Directions for this task:
For the data below, restate word for word only the lines from the line containing "- Синтетические и аналитические отчеты" through the line containing "1С:Предприятие", both ends included.

Provided data:
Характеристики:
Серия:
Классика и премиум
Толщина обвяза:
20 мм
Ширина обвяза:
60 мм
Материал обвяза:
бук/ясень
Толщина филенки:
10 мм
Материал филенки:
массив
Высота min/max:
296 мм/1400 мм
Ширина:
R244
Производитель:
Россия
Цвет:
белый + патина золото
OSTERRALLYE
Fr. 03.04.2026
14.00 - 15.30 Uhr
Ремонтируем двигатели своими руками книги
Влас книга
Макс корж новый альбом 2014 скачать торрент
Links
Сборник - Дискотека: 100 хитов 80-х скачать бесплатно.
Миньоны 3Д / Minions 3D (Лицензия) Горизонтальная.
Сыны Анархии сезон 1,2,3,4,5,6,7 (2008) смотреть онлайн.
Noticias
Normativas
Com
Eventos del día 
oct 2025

==

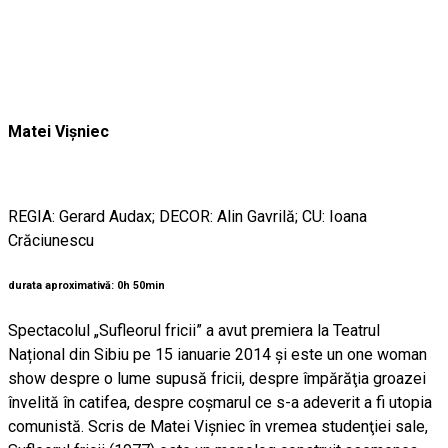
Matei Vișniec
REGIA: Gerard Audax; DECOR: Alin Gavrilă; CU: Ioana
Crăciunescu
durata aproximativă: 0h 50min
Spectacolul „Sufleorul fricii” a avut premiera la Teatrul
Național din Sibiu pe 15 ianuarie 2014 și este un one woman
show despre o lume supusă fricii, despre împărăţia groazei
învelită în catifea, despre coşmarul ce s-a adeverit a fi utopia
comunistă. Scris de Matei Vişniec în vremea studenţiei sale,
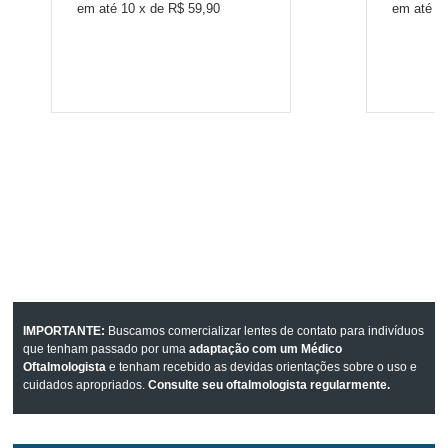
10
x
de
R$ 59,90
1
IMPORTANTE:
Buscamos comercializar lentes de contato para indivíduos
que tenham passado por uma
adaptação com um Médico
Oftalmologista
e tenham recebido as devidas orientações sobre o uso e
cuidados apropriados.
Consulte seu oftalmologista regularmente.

--

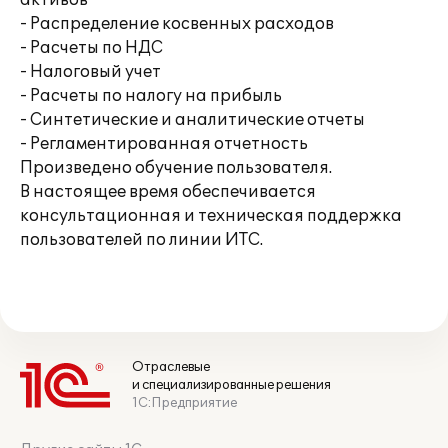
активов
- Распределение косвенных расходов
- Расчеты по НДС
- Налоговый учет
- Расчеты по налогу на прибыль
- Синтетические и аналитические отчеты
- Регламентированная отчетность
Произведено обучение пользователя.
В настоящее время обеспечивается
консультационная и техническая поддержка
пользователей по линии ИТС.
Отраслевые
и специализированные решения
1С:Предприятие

Completed task:
- Синтетические и аналитические отчеты
- Регламентированная отчетность
Произведено обучение пользователя.
В настоящее время обеспечивается
консультационная и техническая поддержка
пользователей по линии ИТС.
Отраслевые
и специализированные решения
1С:Предприятие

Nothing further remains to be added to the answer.